Over the objection of San Francisco's police union, county supervisors unanimously passed a resolution Tuesday to officially declare July 22 "Mario Woods Day," dedicated to the memory of the 26-year-old Bayview resident who was shot and killed by San Francisco police on Dec. 2, 2015, reports NBC Bay Area.

"Because of Mario Woods and the video associated with the case, we have entire communities throughout the city that do not trust the police department,” said Supervisor David Campos at a news conference ahead of the board meeting.

The move to memorialize Woods and the shooting has upset the San Francisco Police Officers Association. POA President Marty Halloran wrote a letter addressed to board on Monday. He pointed to three officers who died in the last dozen years in the line of duty who didn’t get dedicated days.

"It will be a hurtful day to their families if this city’s elected officials decide to recognize and honor an individual that preyed upon our most vulnerable citizens,” Halloran wrote.
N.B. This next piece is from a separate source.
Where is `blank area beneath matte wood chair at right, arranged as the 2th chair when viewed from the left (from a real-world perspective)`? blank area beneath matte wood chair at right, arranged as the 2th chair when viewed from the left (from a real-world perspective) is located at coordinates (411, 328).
Halloran also said Woods was a threat the day of the shooting, who "inexplicably slashed an innocent stranger with a kitchen knife and refused to drop that knife when confronted by police."

Also on Tuesday’s agenda were two other resolutions connected to Woods. One, sponsored by Supervisor London Breed, urges a federal investigation into the Woods shooting. Another, led by Supervisor John Avalos, urges the San Francisco Police Department to review its use-of-force policies and to study de-escalation tactics.